Avanços na vacina contra a dengue - MARCELA ULHOA
11/09/2012
Avanços na vacina contra a dengue - MARCELA ULHOA
Vacina testada em 4 mil crianças tailandesas chega a ter 100% de eficácia para um subtipo da doença. O próximo passo do estudo será analisar os efeitos da substância em 31 mil voluntários, incluindo brasileiros
MARCELA ULHOA
A dengue é uma das doenças virais com maior impacto nos continentes. De acordo com a Organização Mundial da Saúde (OMS), a estimativa é de que metade da população mundial esteja atualmente sob o risco da infecção. Apesar de sua incidência ter crescido drasticamente nas últimas décadas, ainda hoje não há nenhuma vacina licenciada capaz de imunizar a população dos 100 países em que a doença transmitida pelo mosquito Aedes aegypti é endêmica.

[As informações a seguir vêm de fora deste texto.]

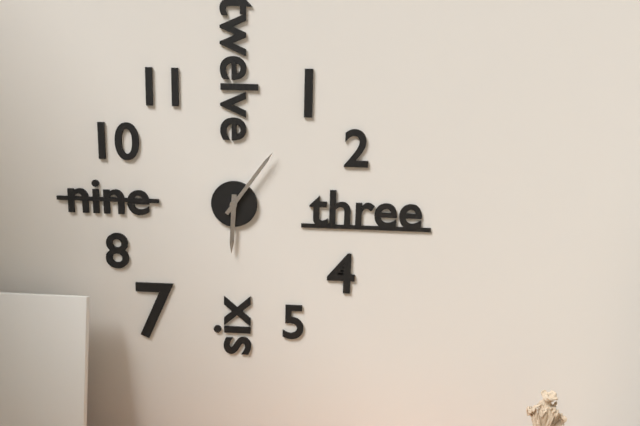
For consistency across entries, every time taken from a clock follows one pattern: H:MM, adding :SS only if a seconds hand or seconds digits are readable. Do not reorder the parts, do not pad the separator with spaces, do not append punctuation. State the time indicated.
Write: 6:06
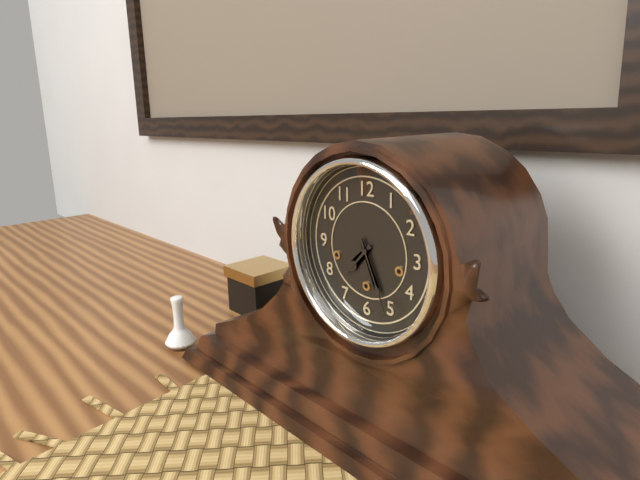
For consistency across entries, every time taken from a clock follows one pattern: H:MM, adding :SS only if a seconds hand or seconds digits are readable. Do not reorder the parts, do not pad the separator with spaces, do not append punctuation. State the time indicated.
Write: 7:26
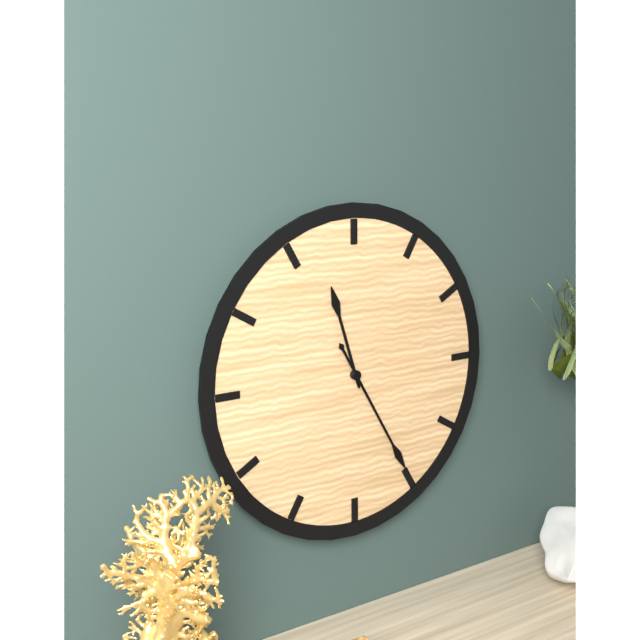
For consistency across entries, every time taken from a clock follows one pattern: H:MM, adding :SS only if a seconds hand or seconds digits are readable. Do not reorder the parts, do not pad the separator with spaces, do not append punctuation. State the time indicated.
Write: 11:25
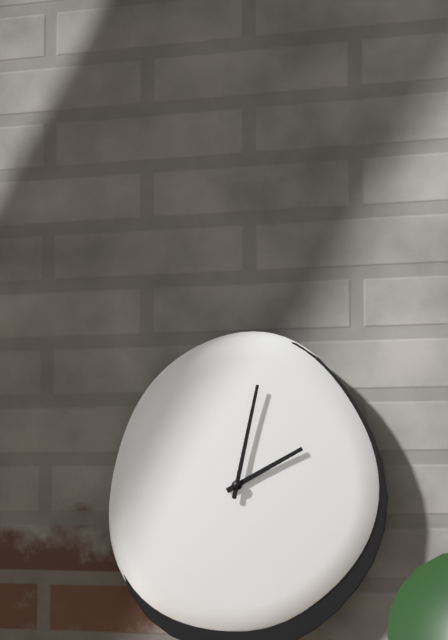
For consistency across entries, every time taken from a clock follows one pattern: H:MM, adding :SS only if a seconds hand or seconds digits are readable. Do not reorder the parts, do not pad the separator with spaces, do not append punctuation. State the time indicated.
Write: 2:02
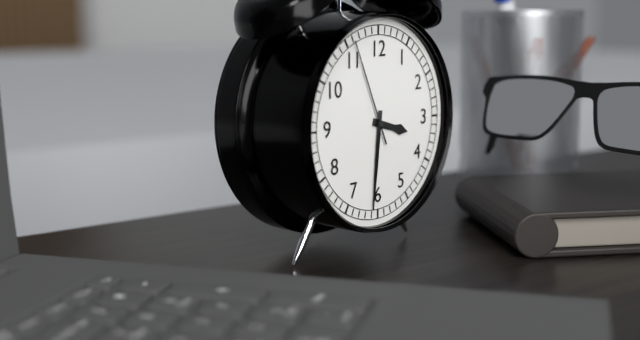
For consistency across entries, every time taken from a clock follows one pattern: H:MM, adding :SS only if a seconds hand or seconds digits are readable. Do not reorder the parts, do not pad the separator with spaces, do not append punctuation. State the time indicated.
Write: 3:31:56
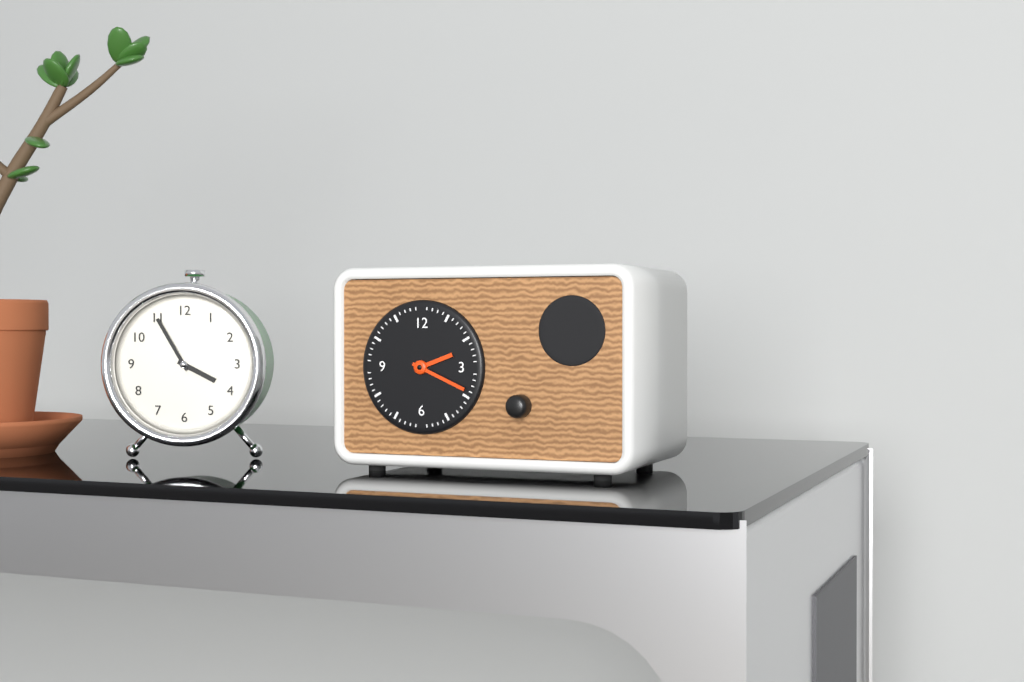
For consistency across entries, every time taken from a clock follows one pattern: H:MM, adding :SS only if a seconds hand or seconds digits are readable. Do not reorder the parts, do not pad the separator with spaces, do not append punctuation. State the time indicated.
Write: 2:19
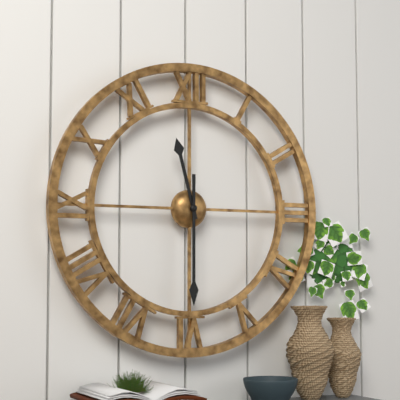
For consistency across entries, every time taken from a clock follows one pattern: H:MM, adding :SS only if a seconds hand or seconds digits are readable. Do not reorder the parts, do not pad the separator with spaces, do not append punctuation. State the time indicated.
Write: 11:30
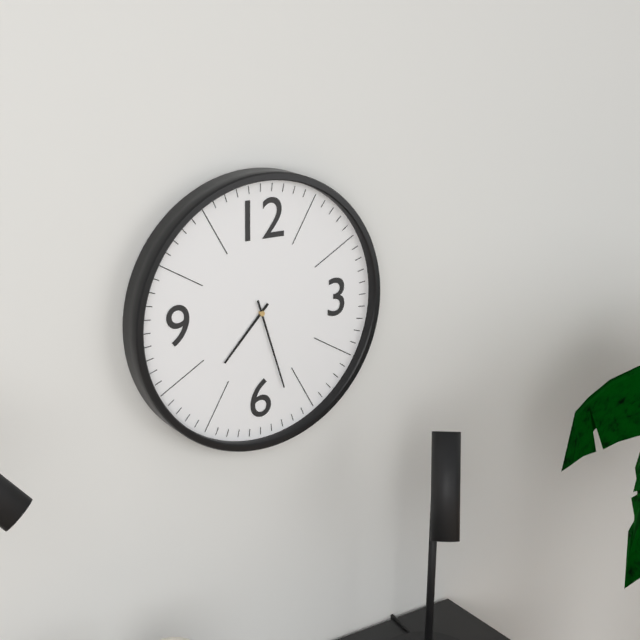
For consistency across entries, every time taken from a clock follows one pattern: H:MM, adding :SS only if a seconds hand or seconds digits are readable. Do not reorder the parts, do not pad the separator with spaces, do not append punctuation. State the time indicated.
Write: 7:27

Um estudo publicado na revista Lancet de hoje, entretanto, divulgou um importante resultado que pode ser a luz que faltava para, finalmente, entrar no mercado uma vacina tetravalente, capaz de combater os quatro sorotipos do vírus causador da doença.
"Esse é o primeiro estudo que comprovou a eficácia de uma vacina contra a dengue", afirmou o autor do artigo, Derek Wallace, em entrevista ao Correio. A formulação desenvolvida por pesquisadores do Instituto Nacional de Vacinação de Seul, na Coreia do Sul, havia sido apresentada anteriormente, mas, desta vez, foram divulgados os resultados da segunda fase dos testes da imunização. Intitulada CYD-TDV, a vacina foi aplicada em 4.002 crianças tailandesas com idade entre 4 e 11 anos. Parte delas recebeu três doses de vacina e outra, três doses de placebo. Ambos os grupos foram acompanhados durante aproximadamente dois anos.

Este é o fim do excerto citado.